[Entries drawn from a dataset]
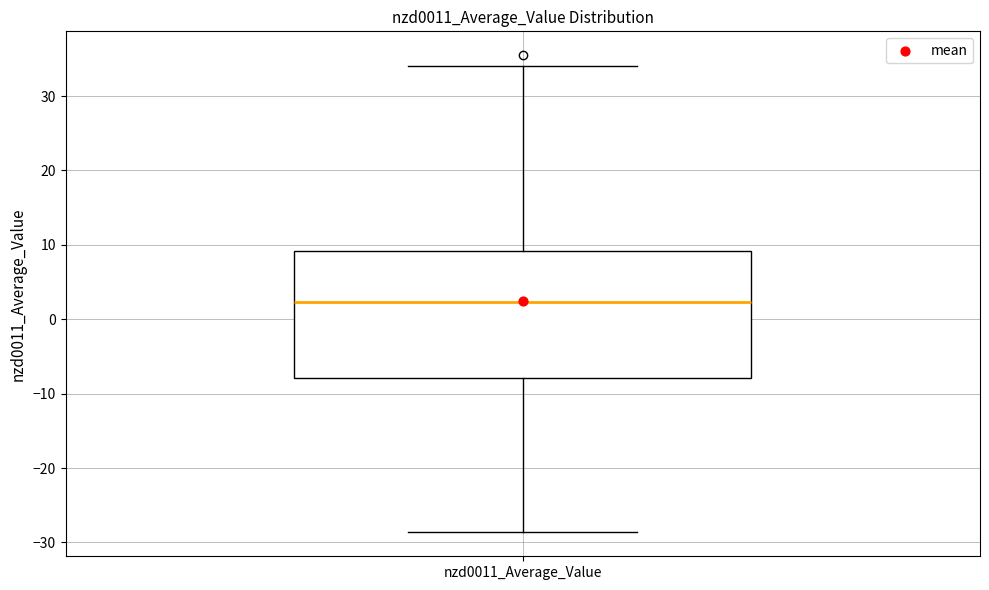

Read this box plot against the y-axis: the position of the median line, the range covered by the box, and the ends of both whiskers. The values are not printed on the chart, so give them approximately, as read against the axis.

median 2, box -8 to 9, whiskers -29 to 34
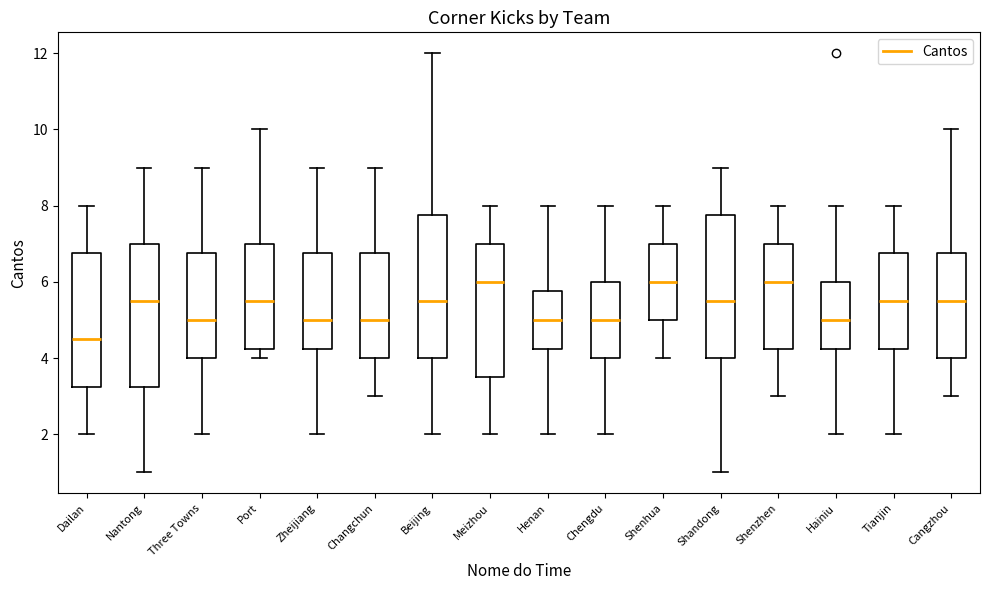

Which box's median line is the lowest?

Dailan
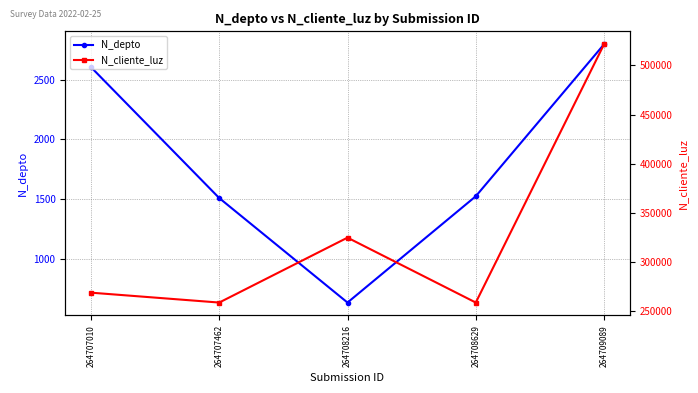

How many lines are shown in the chart?

2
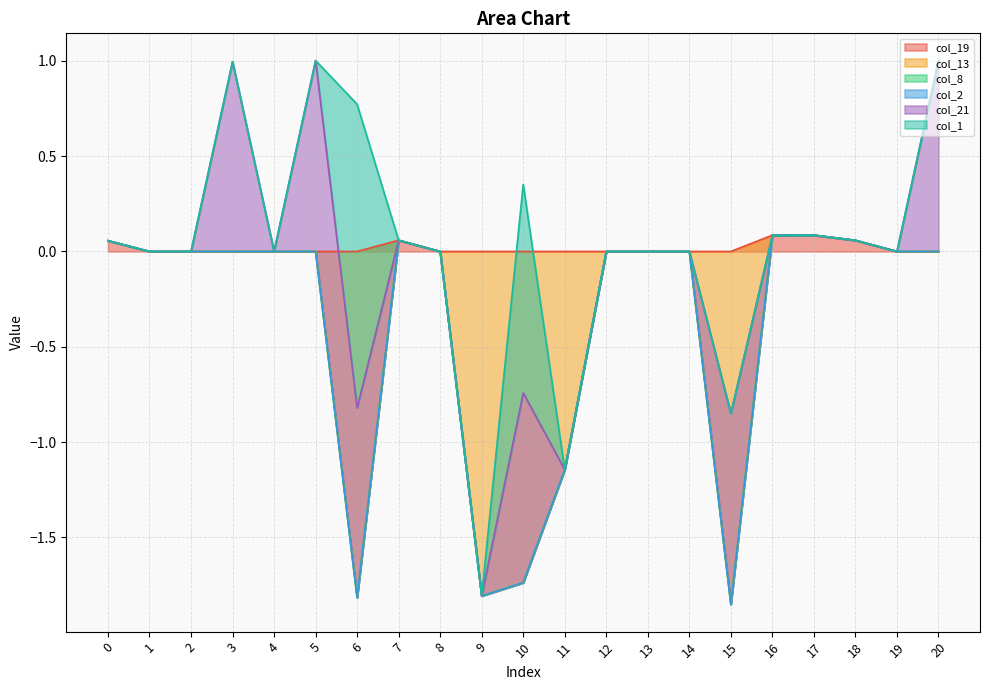

How many data points does each series have?

21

» What is expected
Copy out all of the entries above word for word, leaving out the pictures.

» Answer space
Read this box plot against the y-axis: the position of the median line, the range covered by the box, and the ends of both whiskers. The values are not printed on the chart, so give them approximately, as read against the axis.

median 2, box -8 to 9, whiskers -29 to 34

Which box's median line is the lowest?

Dailan

How many lines are shown in the chart?

2

How many data points does each series have?

21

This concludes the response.